» **DATA**
────────────────

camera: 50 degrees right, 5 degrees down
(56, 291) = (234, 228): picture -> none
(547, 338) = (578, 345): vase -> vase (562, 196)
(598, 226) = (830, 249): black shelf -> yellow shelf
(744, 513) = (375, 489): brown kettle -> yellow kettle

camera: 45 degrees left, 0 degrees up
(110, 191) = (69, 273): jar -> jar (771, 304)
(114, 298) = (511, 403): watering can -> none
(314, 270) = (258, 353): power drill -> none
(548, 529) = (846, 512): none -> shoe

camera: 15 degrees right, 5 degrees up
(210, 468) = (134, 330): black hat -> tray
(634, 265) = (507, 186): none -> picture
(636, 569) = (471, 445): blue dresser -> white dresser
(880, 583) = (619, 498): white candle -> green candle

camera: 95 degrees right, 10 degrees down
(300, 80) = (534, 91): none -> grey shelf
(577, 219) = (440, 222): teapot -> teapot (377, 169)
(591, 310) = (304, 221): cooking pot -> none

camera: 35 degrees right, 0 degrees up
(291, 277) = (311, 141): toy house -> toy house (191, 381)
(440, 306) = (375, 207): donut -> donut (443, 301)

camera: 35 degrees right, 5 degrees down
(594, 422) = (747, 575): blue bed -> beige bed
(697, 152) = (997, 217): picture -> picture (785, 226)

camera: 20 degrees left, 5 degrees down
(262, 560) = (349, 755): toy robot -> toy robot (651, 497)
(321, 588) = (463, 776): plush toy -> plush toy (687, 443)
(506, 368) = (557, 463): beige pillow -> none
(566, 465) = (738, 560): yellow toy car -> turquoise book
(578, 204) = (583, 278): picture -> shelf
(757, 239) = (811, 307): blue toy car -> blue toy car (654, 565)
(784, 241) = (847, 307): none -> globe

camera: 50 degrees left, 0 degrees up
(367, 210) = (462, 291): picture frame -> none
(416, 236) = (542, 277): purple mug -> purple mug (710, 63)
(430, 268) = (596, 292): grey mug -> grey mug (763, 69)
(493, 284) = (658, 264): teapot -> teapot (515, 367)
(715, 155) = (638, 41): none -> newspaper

────────────────

» **EXERCISE GOAL**
Every entry in the listing must be retyped exactly.

» **RESULT**
camera: 50 degrees right, 5 degrees down
(56, 291) = (234, 228): picture -> none
(547, 338) = (578, 345): vase -> vase (562, 196)
(598, 226) = (830, 249): black shelf -> yellow shelf
(744, 513) = (375, 489): brown kettle -> yellow kettle

camera: 45 degrees left, 0 degrees up
(110, 191) = (69, 273): jar -> jar (771, 304)
(114, 298) = (511, 403): watering can -> none
(314, 270) = (258, 353): power drill -> none
(548, 529) = (846, 512): none -> shoe

camera: 15 degrees right, 5 degrees up
(210, 468) = (134, 330): black hat -> tray
(634, 265) = (507, 186): none -> picture
(636, 569) = (471, 445): blue dresser -> white dresser
(880, 583) = (619, 498): white candle -> green candle

camera: 95 degrees right, 10 degrees down
(300, 80) = (534, 91): none -> grey shelf
(577, 219) = (440, 222): teapot -> teapot (377, 169)
(591, 310) = (304, 221): cooking pot -> none

camera: 35 degrees right, 0 degrees up
(291, 277) = (311, 141): toy house -> toy house (191, 381)
(440, 306) = (375, 207): donut -> donut (443, 301)

camera: 35 degrees right, 5 degrees down
(594, 422) = (747, 575): blue bed -> beige bed
(697, 152) = (997, 217): picture -> picture (785, 226)

camera: 20 degrees left, 5 degrees down
(262, 560) = (349, 755): toy robot -> toy robot (651, 497)
(321, 588) = (463, 776): plush toy -> plush toy (687, 443)
(506, 368) = (557, 463): beige pillow -> none
(566, 465) = (738, 560): yellow toy car -> turquoise book
(578, 204) = (583, 278): picture -> shelf
(757, 239) = (811, 307): blue toy car -> blue toy car (654, 565)
(784, 241) = (847, 307): none -> globe

camera: 50 degrees left, 0 degrees up
(367, 210) = (462, 291): picture frame -> none
(416, 236) = (542, 277): purple mug -> purple mug (710, 63)
(430, 268) = (596, 292): grey mug -> grey mug (763, 69)
(493, 284) = (658, 264): teapot -> teapot (515, 367)
(715, 155) = (638, 41): none -> newspaper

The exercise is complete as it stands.